A. It was one of the worst times of my life. To sit in the dock between two prison officers at 61 years of age is deeply unpleasant. Once, I was placed in handcuffs and taken to the cells in the bowels of the court - that was scary. The trial had a major effect on my health. I have Crohn's disease and I developed bad cramps and bleeding. Three times walking to court I had "accidents" on the street. I was worried that I'd be sent to jail, although I'd have just had to make the best of it. Thankfully, I received a three-year suspended sentence.
Q. During your trial it was revealed that you were HIV-positive. How does that illness impact on your daily life?
A. It doesn't. When I was diagnosed in 2001, it was a shock. But HIV is no longer a death sentence. I'm looked after wonderfully well at the Royal Victoria Hospital, and I take my medication. It's only one tablet a day. HIV is easier to live with than diabetes.
People can survive into their 80s or 90s and die of heart attacks and strokes.
I was very annoyed when my diagnosis was revealed in court, but it gave people with their own secrets the courage to share them with me.
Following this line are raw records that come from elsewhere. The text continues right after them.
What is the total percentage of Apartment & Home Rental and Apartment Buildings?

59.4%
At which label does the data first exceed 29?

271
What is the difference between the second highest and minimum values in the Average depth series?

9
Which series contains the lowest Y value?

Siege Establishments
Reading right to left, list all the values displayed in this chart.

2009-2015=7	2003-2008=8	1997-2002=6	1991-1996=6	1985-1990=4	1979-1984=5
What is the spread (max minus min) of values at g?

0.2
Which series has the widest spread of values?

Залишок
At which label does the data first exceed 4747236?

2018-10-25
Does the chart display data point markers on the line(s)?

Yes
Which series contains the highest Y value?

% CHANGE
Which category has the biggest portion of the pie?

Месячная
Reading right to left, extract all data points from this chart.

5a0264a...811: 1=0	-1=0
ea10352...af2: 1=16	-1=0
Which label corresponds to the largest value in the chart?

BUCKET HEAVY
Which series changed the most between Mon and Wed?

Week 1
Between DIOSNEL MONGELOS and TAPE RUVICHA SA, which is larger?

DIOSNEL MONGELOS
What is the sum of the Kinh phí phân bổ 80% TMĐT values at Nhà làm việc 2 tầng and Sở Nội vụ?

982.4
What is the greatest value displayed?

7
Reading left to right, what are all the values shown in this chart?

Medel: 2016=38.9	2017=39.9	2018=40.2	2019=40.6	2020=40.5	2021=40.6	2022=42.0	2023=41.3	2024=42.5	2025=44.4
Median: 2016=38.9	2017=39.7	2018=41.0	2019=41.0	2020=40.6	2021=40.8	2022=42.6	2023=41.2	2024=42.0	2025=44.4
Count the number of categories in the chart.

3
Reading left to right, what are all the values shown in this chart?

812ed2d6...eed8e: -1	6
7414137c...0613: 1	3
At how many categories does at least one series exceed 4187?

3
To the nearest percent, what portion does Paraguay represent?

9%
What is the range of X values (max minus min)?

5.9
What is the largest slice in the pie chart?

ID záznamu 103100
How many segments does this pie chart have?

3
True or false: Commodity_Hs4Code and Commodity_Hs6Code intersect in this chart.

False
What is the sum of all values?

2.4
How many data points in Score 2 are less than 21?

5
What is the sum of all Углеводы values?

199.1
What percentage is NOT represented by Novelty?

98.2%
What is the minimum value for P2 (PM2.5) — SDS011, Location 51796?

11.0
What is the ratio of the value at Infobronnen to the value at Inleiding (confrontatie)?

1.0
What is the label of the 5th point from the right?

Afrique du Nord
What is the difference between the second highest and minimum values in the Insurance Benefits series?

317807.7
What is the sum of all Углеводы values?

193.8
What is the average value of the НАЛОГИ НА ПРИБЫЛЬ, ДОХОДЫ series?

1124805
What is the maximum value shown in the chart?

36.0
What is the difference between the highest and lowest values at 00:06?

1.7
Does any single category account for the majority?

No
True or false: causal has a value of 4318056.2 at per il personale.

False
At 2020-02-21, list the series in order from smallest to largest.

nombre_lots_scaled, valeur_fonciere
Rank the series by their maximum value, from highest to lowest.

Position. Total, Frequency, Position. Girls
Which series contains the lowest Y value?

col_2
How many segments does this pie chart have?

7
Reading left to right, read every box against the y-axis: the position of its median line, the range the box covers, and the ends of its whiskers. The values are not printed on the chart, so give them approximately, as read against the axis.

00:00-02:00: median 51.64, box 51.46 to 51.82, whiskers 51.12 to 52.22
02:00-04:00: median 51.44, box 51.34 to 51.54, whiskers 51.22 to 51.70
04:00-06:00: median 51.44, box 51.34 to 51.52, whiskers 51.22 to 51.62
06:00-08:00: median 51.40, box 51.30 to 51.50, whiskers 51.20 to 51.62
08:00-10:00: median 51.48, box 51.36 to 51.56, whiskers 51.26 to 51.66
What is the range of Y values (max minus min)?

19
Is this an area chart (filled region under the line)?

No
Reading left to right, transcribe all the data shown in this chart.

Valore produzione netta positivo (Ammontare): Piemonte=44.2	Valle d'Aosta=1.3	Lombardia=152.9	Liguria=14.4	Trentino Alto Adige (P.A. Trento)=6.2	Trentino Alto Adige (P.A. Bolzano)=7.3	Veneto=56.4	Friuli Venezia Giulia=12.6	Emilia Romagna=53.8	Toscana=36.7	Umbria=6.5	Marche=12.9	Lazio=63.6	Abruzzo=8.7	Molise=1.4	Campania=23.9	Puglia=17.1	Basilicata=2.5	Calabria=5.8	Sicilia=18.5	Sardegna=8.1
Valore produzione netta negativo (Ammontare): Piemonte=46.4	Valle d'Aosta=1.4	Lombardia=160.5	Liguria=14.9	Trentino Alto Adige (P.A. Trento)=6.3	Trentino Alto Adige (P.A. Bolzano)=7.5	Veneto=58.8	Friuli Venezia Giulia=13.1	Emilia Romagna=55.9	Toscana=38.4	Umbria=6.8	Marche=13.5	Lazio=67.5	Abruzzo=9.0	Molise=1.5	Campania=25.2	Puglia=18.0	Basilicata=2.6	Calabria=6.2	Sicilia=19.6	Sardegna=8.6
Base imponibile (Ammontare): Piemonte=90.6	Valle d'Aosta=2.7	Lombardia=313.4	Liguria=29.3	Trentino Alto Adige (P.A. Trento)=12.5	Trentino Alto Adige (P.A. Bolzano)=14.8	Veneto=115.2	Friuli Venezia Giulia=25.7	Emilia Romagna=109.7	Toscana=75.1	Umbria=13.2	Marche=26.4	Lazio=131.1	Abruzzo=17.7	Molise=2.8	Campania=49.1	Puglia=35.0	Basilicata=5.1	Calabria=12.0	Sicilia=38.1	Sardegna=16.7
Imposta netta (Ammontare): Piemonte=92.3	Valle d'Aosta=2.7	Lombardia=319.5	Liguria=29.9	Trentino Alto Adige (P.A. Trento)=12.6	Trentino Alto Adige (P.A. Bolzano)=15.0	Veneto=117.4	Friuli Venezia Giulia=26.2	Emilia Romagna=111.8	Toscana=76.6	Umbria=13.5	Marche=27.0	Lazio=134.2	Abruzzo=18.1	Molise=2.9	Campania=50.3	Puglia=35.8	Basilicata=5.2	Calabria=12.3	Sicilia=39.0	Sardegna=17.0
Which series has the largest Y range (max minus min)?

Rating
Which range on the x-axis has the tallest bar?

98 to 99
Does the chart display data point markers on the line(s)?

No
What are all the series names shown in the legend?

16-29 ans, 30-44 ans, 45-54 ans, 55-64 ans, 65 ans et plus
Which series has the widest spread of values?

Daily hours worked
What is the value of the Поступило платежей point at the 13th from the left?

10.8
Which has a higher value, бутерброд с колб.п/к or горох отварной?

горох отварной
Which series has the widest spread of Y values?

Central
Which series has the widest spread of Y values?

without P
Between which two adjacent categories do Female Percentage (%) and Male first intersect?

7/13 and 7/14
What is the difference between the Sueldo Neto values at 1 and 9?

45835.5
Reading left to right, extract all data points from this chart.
Two priests with HIV contacted me. Another priest I'd known for many years confided to me that he had gender dysphoria.
He was born with ambiguous genitalia and was still unsure whether he was male or female. So I look upon my HIV diagnosis being made public as positive now. I always try to see the silver lining in the clouds.
Q. The man who infected you with HIV knew he had the virus, but never told you. Do you hate him?
A. Absolutely not. I was in love with him at the time and I believe that real love never dies. I still love him, although I haven't seen him for many years and I wouldn't want to.
Q. A fortnight ago, 86-year-old Father Jacques Hamel was beheaded while saying Mass in Normandy. What is your response to the attack?
A. I've been in those little picturesque churches dotted across the French countryside and I can just see the old priest celebrating Mass with his congregation of elderly women. It was a hideous act by fundamentalists of the Islamic variety.
All it takes is for one person in Northern Ireland watching that, aligned to Isis, to go out and do the same here. It's impossible to prevent, as you just can't put armed guards on every church.
But while we mourn the dead in France and Germany, we shouldn't forget that hundreds of thousands of people have been killed in the Middle East since George Bush and Tony Blair invaded Iraq.
They have brought a lot of this upon us and I hope Parliament impeaches Blair.
Q. Pope Francis has been hailed as the great reformer. Do you think he can save the Catholic Church?
A. I doubt it. The Church is in meltdown. The damage from child abuse scandals has been colossal. Forty years ago there were 700 trainee priests in Ireland, now there are 60. The Church needs to change, but that's very hard for a massive 2,000-year-old organisation. It's like trying to turn an oil tanker in a small harbour.
I like Pope Francis. He's not judgmental, he's friendly, and he has the common touch. He tells mother-in-law jokes. You couldn't imagine any of his predecessors doing that. I hope he's genuine, but I fear it's just a PR trick. And, even if he is sincere, the Vatican mafia are all around him like sharks.
Q. Can you ever imagine yourself back in the Catholic Church?
A. I occasionally have that nightmare! It would be very hard to see, though. I regard myself now as a Free Catholic rather than a Roman Catholic. But, as a Christian, I am of course open to reconciliation with those from whom I am estranged.